Personal in-home CNC/3D printing is one of the fastest growing hobbies out there, but the personal 3D printer has a ways to go before reaching industry standards. Not only is industrial CNC machining light years ahead as far as production potential and professional design go, but personal CNC/3D Printing is asking for legal troubles. Now don’t me wrong, there are some very talented individual CAD designer hobbiests, but they are very limited to large scale productions. There are very few people out there who can, first off, afford, and secondly, have the time to create products on the scale of industrial CNC machinists.
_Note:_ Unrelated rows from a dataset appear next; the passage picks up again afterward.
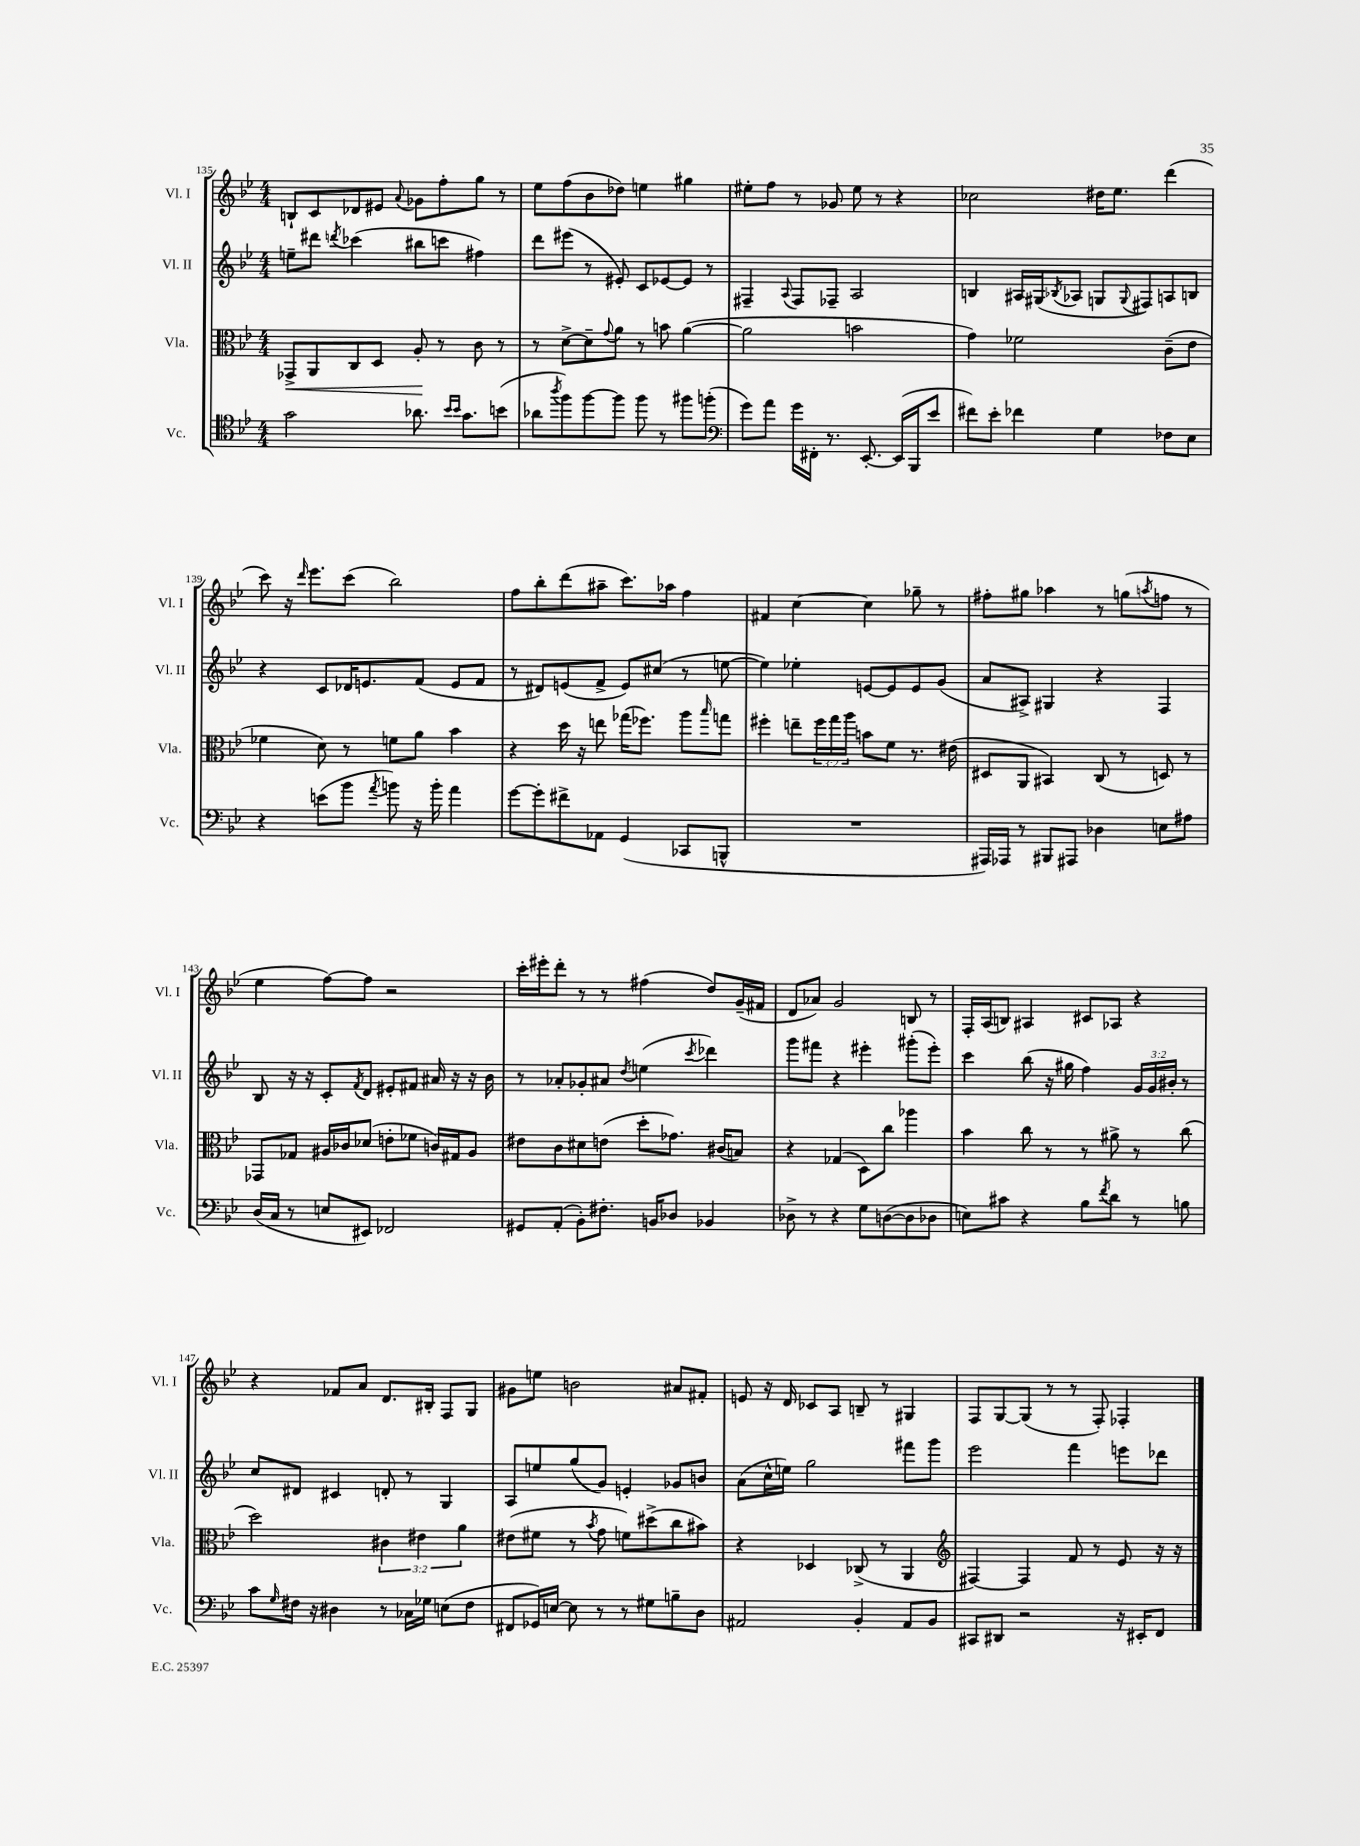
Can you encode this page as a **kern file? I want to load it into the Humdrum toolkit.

**kern	**kern	**kern	**kern
*staff4	*staff3	*staff2	*staff1
*clefC4	*clefC3	*clefG2	*clefG2
*k[b-e-]	*k[b-e-]	*k[b-e-]	*k[b-e-]
*M4/4	*M4/4	*M4/4	*M4/4
2g\	8GG-^/L	8ee~\L	8B`/L
.	8AA/	8ddd#\J	8c/
.	.	8qddd/	.
.	8C/	(4ccc-\	8d-/
.	8D/J	.	8e#/J
.	.	.	8qqa/
8.a-\	8A'/	8bb#\L	8g-\L
.	8r	8ccc\J	8ff'\
16qqb-/LL	.	.	.
16qqb-/JJ	.	.	.
8.g\L	.	.	.
.	8c\	4ff#\)	8gg\J
(8b\J	8r	.	8r
=	=	=	=
8a-\L	8r	8ddd\L	8ee-\L
8qaa/	.	.	.
8ff\)	[8d^\L	(8eee#\J	(8ff\
[8ff\	8d~\]	8r	8b-\
.	8qqg/	.	.
8ff\]J	8a\J	8e#'/)	8dd-\J)
8ff\	8r	8c/L	4ee\
8r	8b\	[8e-/	.
8ff#\L	([4a\	8e-/]J	4gg#\
(8ff'\J	.	8r	.
=	=	=	=
*clefF4	*	*	*
8g\L)	2a\]	4F#~/	8ee#'\L
8a\J	.	.	8ff\J
.	.	8qqA/	.
16g\LL	.	8F#/L	8r
16FF#'\JJ	.	.	.
8.r	.	8F-~/J	8g-/
.	2b\	2A/	8ee#\
[8.EE-'/	.	.	.
.	.	.	8r
(16EE-/]LL	.	.	4r
16BBB-/J	.	.	.
8e-/J	.	.	.
=	=	=	=
8f#\L)	4g\)	4B/	2cc-\
8e-'\J	.	.	.
4f-\	2f-\	16A#/LL	.
.	.	(16G#/J	.
.	.	8qB-/	.
.	.	8A-/J	.
4G\	.	8G/L	16dd#\LK
.	.	.	8.ee-\J
.	.	8qqG/	.
.	.	8F#/)	.
8F-\L	(8c~\L	8A/	(4ddd\
8E-\J	8e-\J	8B/J	.
=	=	=	=
4r	4f-\	4r	8ccc\)
.	.	.	16r
.	.	.	16qqddd/
.	.	.	8.eee-\L
(8e\L	8d\)	8c/L	.
8b-\J	8r	16d-/K	(8ccc\J
.	.	8.e/	.
8qa/	.	.	.
8b\)	8f\L	.	2bb-\)
16r	8a\J	(8f/J	.
16b'\	.	.	.
4a\	4b-\	8e/L	.
.	.	8f/J	.
=	=	=	=
[8g\L	4r	8r	8ff\L
8g'\]	.	8d#/L)	8bb-'\
8f#^\	16dd\	(8e/	(8ddd\
.	16r	.	.
8AA-\J	8ee\	8f^/J	8aa#~\J
(4GG/	(16gg-\LK	8e/L)	8.ccc\L)
.	8.ff-\J)	.	.
.	.	(8cc#/J	.
.	.	.	16aa-\Jk
8CC-/L	8aa\L	8r	4ff\
.	16qqbb-/	.	.
8BBB^^/J	8gg\J	[8ee\	.
=	=	=	=
1r	4ff#'\	4ee\])	4f#/
.	8ee~\L	4ee-'\	[4cc\
.	24ff#\L	.	.
.	24gg\	.	.
.	24aa\JJ	.	.
.	8b\L	[8e/L	4cc\]
.	8f\J	8e/]	.
.	8.r	8e/	8gg-~\
.	.	(8g/J	8r
.	(16e#\	.	.
=	=	=	=
16AAA#/LL)	8D#/L	8a/L	8ff#'\L
16AAA-/JJ	.	.	.
8r	8AA/J	8A#^/J)	8gg#\J
8BBB#/L	4BB#/)	4G#/	4aa-\
8AAA#/J	.	.	.
4D-\	(8C/	4r	8r
.	8r	.	(8gg\L
.	.	.	8qaa/
8E\L	8D/)	4F/	8ff\J
8A#\J	8r	.	8r
=	=	=	=
(16D/LL	8GG-/L	8B-/	4ee-\
16C/JJ	.	.	.
8r	8G-/J	16r	.
.	.	16r	.
8E/L	16A#/LL	8c'/L	[8ff\L)
.	16c-/J	.	.
.	.	8qf/	.
8EE#/J)	(8d-/J	8d/J	8ff\]J
2FF-/	8e'\L	8e#'/L	2r
.	8f-\J	8f#/J	.
.	16c/LL)	16a#/	.
.	16G#/J	16r	.
.	8A#/J	16r	.
.	.	16b-\	.
=	=	=	=
8GG#/L	8e#\L	8r	16ccc'\LL
.	.	.	16eee#'\J
(8AA'/J	8c\	8a-'/L	8ddd'\J
8BB-'\L)	8d#\	8g-'/	8r
8.F#'\J	(8e\J	8a#/J	8r
.	.	8qdd/	.
.	8dd'\L	(4ee\	(4ff#\
16BB/LK	.	.	.
8D-/J	8.g-\J)	.	.
.	.	8qccc/	.
4BB-/	.	4ddd-\)	8dd/L)
.	(16c#/LK	.	.
.	8B/J)	.	(16g~/L
.	.	.	16f#/JJ
=	=	=	=
8D-^\	4r	8ggg\L	8d/L
8r	.	8fff#\J	8a-/J)
4r	(4G-/	4r	2g/
8G\L	8D\L)	4eee#'\	.
([8D\	8cc\J	.	.
8D\]	4aa-\	(8ggg#'\L	8B/
8D-\J	.	8eee#'\J)	8r
=	=	=	=
8E\L)	4b-\	4ccc\	16F'/LL
.	.	.	(16A/J
8c#\J	.	.	8B/J)
4r	8cc\	(8bb-\	4A#/
.	8r	16r	.
.	.	16gg#\	.
8B-\L	8r	4ff\)	8c#/L
8qf/	.	.	.
8d\J	8a#^\	.	8A-/J
8r	8r	24g/LL	4r
.	.	24g/	.
.	.	24b#'/JJ	.
8B\	(8cc\	8r	.
=	=	=	=
8c\L	2dd\)	8cc/L	4r
16qqG/	.	.	.
16F#\Jk	.	8d#/J	.
16r	.	.	.
4D#\	.	4c#/	8f-/L
.	.	.	8a/J
8r	6c#\	8d'/	8.d/L
16C-\LL	.	8r	.
.	6e#\	.	.
16G-\JJ	.	.	16B#'/Jk
(8E\L	.	4G/	8F/L
.	6a\	.	.
8F#\J	.	.	8G/J
=	=	=	=
8FF#/L	(8e#\L	8A/L	8g#\L
16GG-/L)	8f#\J	8ee/	8ee\J
[16E/JJ	.	.	.
8E\]	8r	(8gg/	2b\
.	8qb-/	.	.
8r	8g\	8g/J)	.
8r	8f\L)	4e'/	.
8G#\L	(8dd#^\	.	.
8B~\	8cc\	8g-/L	8a#/L
8D\J	8b#\J)	8b/J	8f#'/J
=	=	=	=
2AA#/	4r	(8a\L	8e/
.	.	16cc^^\L	16r
.	.	16ee\JJ)	16d/
.	4D-/	2gg\	8c-/L
.	.	.	8A/J
4BB-'/	(8C-^/	.	8B~/
.	8r	.	8r
8AA#/L	4AA/	8fff#\L	4G#/
8BB-/J	.	8ggg\J	.
=	=	=	=
*	*clefG2	*	*
8CC#/L	[4F#/)	2eee-\	8F/L
8DD#/J	.	.	[8G/
2r	4F#/]	.	(8G/]J
.	.	.	8r
.	8f/	4fff\	8r
.	8r	.	8F'/)
16r	8e-/	8eee\L	4F-'/
16EE#'/LK	.	.	.
8FF/J	16r	8ddd-\J	.
.	16r	.	.
==	==	==	==
*-	*-	*-	*-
Not only are there huge physical limitations on personal CNC/3D printing, but the future legal limitations could be huge. Once the personal industry grows there will be many people violating patent and public laws. Take the recent gun laws which only allow magazines to hold a maximum of 10 bullets. Personal CNC/3D Printing enthusiasts can now print off magazines holding 30 bullets (see “The Cuomo Clip”). These files in turn can be sent through the internet and printed off on any 3D Printer. The Cuomo Clip is a perfect example of a magazine printed off a 3D printer which holds 30 bullets. Furthermore, not only can you now print illegal magazines, but there are even some people able to print of working guns. This adds a whole new element to the already tumultuous issue of gun control and public safety. Adding insult to injury, personal CNC/3D printing opens a whole new world up to piracy and patent violation. People this very day print off LEGO pieces made from exactly the same standard ABS Plastic which LEGOs are made out of.
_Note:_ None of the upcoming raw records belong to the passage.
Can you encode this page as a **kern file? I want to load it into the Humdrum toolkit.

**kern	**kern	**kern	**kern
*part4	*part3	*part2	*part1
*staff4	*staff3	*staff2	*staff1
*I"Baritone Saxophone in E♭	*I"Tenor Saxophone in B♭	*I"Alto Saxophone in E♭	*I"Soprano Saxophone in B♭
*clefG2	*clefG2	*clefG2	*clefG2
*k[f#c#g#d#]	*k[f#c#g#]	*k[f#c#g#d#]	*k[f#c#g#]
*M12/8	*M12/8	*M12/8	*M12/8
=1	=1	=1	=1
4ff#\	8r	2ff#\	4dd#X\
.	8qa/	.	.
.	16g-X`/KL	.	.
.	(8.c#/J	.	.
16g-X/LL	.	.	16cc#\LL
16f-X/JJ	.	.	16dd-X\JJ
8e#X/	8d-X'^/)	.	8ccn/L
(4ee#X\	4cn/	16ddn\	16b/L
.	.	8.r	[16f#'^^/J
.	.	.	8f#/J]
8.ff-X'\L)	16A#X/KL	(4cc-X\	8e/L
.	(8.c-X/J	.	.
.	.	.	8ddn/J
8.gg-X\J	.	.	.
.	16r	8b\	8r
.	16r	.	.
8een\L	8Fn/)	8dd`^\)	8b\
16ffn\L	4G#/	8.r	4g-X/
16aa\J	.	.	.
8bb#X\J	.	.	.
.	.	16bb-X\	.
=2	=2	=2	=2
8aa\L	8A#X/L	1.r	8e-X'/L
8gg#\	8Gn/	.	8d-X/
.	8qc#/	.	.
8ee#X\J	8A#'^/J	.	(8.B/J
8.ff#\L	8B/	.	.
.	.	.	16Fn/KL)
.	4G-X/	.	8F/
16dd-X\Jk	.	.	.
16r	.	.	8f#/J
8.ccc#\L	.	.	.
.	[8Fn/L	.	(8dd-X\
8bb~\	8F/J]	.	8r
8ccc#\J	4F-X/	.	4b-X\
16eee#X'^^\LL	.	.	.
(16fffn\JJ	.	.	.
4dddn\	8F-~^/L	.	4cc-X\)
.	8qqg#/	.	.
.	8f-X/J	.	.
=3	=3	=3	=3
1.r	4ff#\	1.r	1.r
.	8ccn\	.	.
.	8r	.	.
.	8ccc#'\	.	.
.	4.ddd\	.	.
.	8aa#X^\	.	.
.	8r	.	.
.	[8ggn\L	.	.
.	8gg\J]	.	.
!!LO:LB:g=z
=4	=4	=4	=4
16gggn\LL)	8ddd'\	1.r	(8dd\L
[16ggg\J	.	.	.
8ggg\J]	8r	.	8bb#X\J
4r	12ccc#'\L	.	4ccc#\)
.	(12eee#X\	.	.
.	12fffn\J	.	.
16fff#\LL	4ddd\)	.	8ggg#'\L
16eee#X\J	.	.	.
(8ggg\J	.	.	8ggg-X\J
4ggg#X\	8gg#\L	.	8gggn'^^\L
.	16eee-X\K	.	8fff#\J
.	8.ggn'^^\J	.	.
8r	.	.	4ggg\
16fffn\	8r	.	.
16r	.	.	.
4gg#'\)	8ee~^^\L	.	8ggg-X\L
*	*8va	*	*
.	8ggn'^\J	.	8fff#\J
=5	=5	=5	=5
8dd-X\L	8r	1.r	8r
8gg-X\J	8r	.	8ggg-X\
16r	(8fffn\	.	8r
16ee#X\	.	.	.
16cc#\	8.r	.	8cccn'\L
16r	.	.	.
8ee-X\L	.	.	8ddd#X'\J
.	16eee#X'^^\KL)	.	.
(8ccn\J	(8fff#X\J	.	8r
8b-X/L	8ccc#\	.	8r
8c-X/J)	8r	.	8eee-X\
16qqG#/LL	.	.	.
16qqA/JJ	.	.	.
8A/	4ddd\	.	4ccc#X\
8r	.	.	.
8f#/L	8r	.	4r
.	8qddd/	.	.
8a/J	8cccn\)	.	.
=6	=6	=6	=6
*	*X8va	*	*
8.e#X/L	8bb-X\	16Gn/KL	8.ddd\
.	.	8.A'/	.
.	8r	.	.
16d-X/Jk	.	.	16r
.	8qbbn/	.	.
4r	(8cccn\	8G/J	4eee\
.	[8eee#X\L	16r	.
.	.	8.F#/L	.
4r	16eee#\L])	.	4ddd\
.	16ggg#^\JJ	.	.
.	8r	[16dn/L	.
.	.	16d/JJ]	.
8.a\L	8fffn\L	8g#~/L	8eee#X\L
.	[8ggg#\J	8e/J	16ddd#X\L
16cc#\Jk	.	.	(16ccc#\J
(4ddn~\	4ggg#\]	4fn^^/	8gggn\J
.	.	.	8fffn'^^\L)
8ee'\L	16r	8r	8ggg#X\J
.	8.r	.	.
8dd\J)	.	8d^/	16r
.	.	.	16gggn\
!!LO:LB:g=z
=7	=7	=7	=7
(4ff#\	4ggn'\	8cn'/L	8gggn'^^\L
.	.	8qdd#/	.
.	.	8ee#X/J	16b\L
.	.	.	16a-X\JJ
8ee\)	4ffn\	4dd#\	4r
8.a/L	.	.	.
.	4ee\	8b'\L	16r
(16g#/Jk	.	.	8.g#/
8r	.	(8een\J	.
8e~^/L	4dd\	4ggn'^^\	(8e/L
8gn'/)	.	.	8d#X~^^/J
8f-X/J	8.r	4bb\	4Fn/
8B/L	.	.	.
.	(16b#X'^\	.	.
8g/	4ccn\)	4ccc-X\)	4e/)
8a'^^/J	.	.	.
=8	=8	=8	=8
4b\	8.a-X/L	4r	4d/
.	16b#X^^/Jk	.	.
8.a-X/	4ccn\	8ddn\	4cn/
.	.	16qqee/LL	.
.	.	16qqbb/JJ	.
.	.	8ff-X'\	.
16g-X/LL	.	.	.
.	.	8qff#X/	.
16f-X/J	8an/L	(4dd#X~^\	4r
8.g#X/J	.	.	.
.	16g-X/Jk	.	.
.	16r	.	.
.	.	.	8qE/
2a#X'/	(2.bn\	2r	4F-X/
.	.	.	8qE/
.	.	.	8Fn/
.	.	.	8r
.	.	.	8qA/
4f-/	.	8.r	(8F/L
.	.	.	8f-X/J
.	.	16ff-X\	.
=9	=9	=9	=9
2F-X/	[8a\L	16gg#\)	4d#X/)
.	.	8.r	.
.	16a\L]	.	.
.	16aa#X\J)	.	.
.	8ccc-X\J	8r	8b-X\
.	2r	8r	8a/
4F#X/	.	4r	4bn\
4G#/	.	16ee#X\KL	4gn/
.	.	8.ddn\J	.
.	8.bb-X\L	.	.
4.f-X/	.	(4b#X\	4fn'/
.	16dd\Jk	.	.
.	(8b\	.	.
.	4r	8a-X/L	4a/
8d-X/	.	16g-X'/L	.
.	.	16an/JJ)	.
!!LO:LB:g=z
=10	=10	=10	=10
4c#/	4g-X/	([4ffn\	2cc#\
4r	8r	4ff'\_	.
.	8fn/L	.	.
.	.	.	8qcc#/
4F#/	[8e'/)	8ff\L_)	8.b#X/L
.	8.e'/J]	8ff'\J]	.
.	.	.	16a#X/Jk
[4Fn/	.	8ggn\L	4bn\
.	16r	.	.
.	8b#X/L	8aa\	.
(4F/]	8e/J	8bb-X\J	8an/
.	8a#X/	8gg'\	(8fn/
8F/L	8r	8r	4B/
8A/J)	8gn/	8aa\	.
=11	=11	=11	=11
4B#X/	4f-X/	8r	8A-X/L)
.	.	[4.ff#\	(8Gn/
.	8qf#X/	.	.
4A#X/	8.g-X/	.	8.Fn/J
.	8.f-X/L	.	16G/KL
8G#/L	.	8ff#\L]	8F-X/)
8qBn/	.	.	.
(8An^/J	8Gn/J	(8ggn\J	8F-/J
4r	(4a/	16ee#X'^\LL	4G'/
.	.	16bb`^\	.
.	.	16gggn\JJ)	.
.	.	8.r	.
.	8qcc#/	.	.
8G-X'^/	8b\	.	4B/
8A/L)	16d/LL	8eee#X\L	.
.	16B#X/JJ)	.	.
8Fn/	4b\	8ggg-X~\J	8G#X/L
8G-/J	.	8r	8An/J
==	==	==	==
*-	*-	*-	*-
Personal CNC/3D printing is not all bad. A lot of good can come out of the growth of this industry including decreased costs of medical equipment, shipping costs of small parts, as well as increased innovation and positive externalities. This should not take anything away from the value which industrial CNC machinists generate for the economy. No personal printers can print anything for economies of scale like industrial printers can. At the end of the day industrial machinists have very little to worry about personal CNC/3D printing and even once the physical capabilities are there the legal ramifications will halt the personal printing industry.